Is Allen Whiting a farmer or a painter? That is the question asked by many in the documentary film A Painter Who Farms, shown by the Martha’s Vineyard Film Festival at the Agricultural Society in West Tisbury this past Saturday. While the question elicits a variety of answers, Granary Gallery owner Chis Morse sums it up in the first few minutes of the film.

“Is he a farmer or a painter? He’s someone that balances both very well,” Mr. Morse says.

That balance is something Mr. Whiting has been practicing for a long time, all while harvesting both crops and inspiration from the Island’s land.

“It’s like dancing or cooking or making love,” Mr. Whiting says in the film. Sometimes you have to just put the book down and go for it.”

The Agricultural Hall was packed on Saturday night. — Mark Alan Lovewell

The documentary, produced and directed by Barbarella and David Fokos, takes a closer look at Mr. Whiting’s journey, and how his love of painting and farming meld together to create a plethora of picturesque moments. These moments also work to reveal Mr. Whiting’s character—one of a man who in addition to being a “painter who farms” is a devoted father, husband, grandfather, jokester and hopeless romantic.

The romantic in Mr. Whiting makes himself apparent on-screen in many facets, whether he is carefully cleaning his paintbrushes, spreading feed for the 30 sheep racing around his property or recalling stories of his family, who has been living and farming on the Vineyard for 12 generations. In one particularly tender moment, Mr. Whiting reads his favorite poem penned by his grandmother, Emma Mayhew Whiting.

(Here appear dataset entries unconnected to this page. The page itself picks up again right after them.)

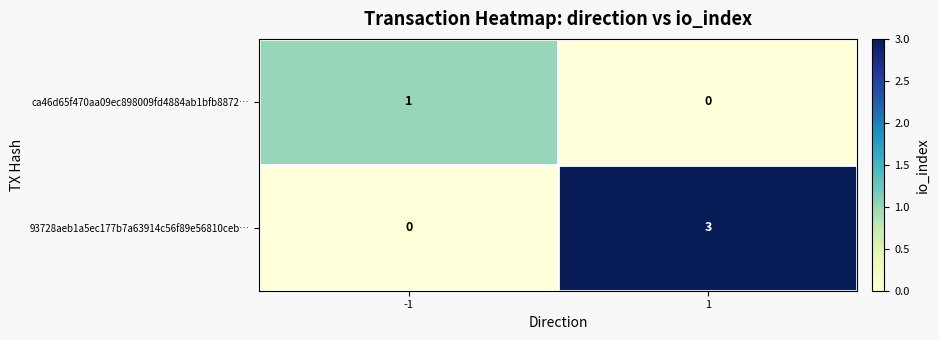

Reading left to right, extract all data points from this chart.

ca46d65f470aa09ec898009fd4884ab1bfb8872…: -1=1	1=0
93728aeb1a5ec177b7a63914c56f89e56810ceb…: -1=0	1=3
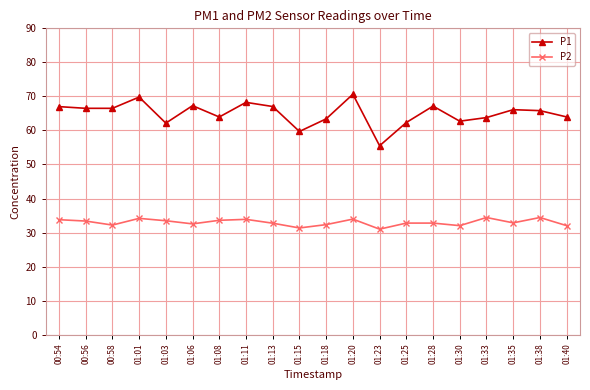

True or false: P1 has more than 2 points higher than both neighbors.

True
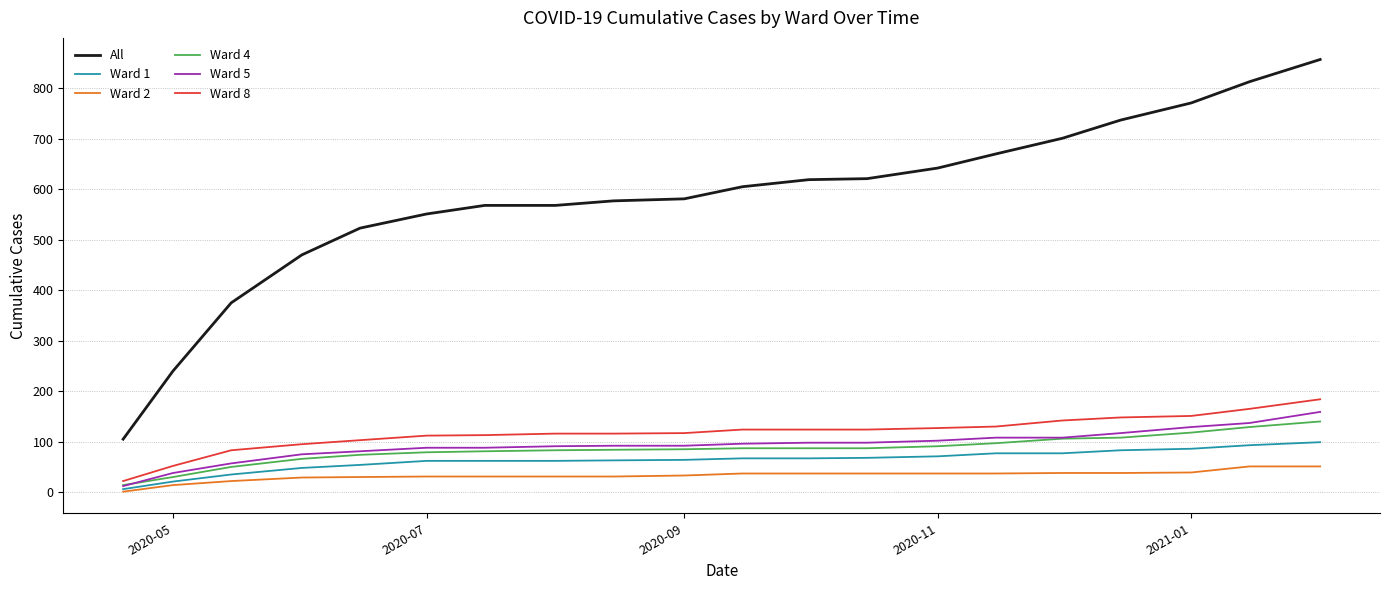

True or false: Ward 1 and All intersect in this chart.

False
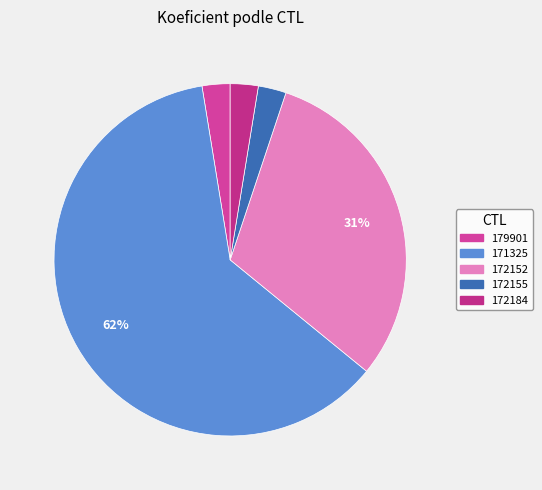

Which slice is the smallest?

179901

“Oh who I, Lord, am I/That I should have the sea and sky.../For Thou in kindness destined me/To love my meadow by the sea,” Mr. Whiting recites, nestled closely to his wife Lynne in their West Tisbury home.

For Mr. Whiting, that meadow by the sea is Black Point, an up-Island getaway of which he says he’s gotten “two to three hundred” paintings out of in the last 40 years. The camera pans to the water lapping up onto the peanut butter colored sand and then back to Mr. Whiting who’s capturing it all, one delicate brush stroke at a time.

Mr. Whiting still farms the land his family has lived on for 12 generations — Barbarella and David Fokos

“I think nature has the answers,” Mr. Whiting says, who never relies on a photograph of a place in order to create his paintings. “By working alone and working in front of nature that’s where I hope to find the answers for myself.”

Mr. Whiting can also be seen searching for those answers on his farm in West Tisbury, although he’s not often alone in that setting. Mrs. Whiting or his grandson Asa are shown accompanying him — whether collecting fresh eggs, going for tractor rides, or moving hay, the farm is a family affair.

“Sometimes I say I’m in the one per cent,” Mr. Whiting says. “That’s one per cent of people who were born on farms in New England during World War II who are still on that farm.”

The farmland also houses Mr. Whiting’s studio, a robust wooden structure filled with easels, paint cans, and acrylics in every color. The paintings crafted in this space often end up in the Davis House Gallery, an expanse in the Whiting’s home first opened by the couple in 1982. This summer, the gallery will open to the public beginning July 1.

Mr. and Mrs. Whiting participated in a discussion following the film, moderated by Mr. Whiting’s longtime friend Chris Murphy. Many audience members voiced their fondness of his work as well as their gratitude for capturing the spirit of the Island. Brian Athearn, president of the Agricultural Society, offered a different kind of thanks.

“I grew up in West Tisbury and I wanted my kids to know what it was like to grow up on the Vineyard and what it was like to be in the farming community,” Mr. Athearn said. “And it meant literally everything to me and my wife. We wanted to teach our kids what it was like to raise animals and find your own way. And I learned that from you, inadvertently. So I just wanted to say thank you.”